In the solid state structure of the title compound (Fig. 1) the small amount of vibrational motion of the tetradecoxymethyl tail group indicates a significant degree of non-covalent interactions within those domains. No unusual deviations from normal bond distances or bond angles are observed in the title molecule.

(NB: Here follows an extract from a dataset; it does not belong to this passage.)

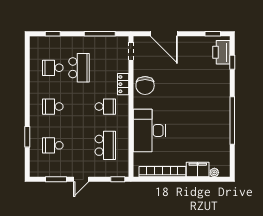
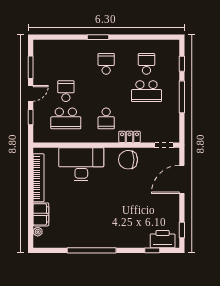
window: (100, 34) -> (182, 97), moved
window: (27, 137) -> (98, 37), moved
school desk: (53, 145) -> (66, 91), moved
door: (81, 179) -> (31, 93), swing flipped
window: (118, 179) -> (31, 117), moved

In the crystal, molecules are linked head-to-head via C-H···O hydrogen bonds (Table 1) to form V-shaped or folded two-dimensional networks extending in the a and c directions. In the crystal, there are clear hydrophobic and hydrophilic domains (Fig. 2).

Experimental

The Diels-Alder adduct, 5-tetradecoxymethyl-7-oxabicyclo[2.2.1]hept-5-ene-2,3-dicarboxylic anhydride, was first synthesized by the following method. To a solution of 3-tetradecoxymethylfuran (1.3 g, 4.5 mmol) in toluene (25 ml) was added maleic anhydride (0.56 g, 5.7 mmol). The reaction mixture was allowed to stir at room temperature for a period of 24 h at which time the reaction was determined complete by thin layer chromatography. The reaction mixture was concentrated under reduced pressure and purified by column chromatography (EtOAc/hexanes, 1/4), to afford the cyclo adduct. (737 mg, 42% yield). TLC R_f 0.31 (EtOAc/hexanes, 1/4). Spectroscopic data for the Diels-Alder adduct, 5-tetradecoxymethyl-7-oxabicyclo[2.2.1]hept-5-ene-2,3-dicarboxylic anhydride, are available in the archived CIF.

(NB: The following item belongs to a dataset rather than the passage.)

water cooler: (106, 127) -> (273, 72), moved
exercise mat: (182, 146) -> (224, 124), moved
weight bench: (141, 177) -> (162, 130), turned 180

The title compound was prepared by bubbling hydrogen gas into a tetrahydrofuran (50 ml) solution consisting of the Diels-Alder adduct starting material (607 mg, 1.5 mmol) and 10% Pd/C (64 mg) for a period of no less than 90 min. at room temperature. The reaction mixture was then filtered through a plug of Celite and concentrated under reduced pressure. Purification by column chromatography (EtOAc/hexanes, 1/4) afforded the title compound (154 mg, 26% yield). Colourless plate-like crystals were obtained on slow evaporation of a solution in the solvent mixture EtOAc/hexanes (1/4). Spectroscopic data for the title compound are available in the archived CIF.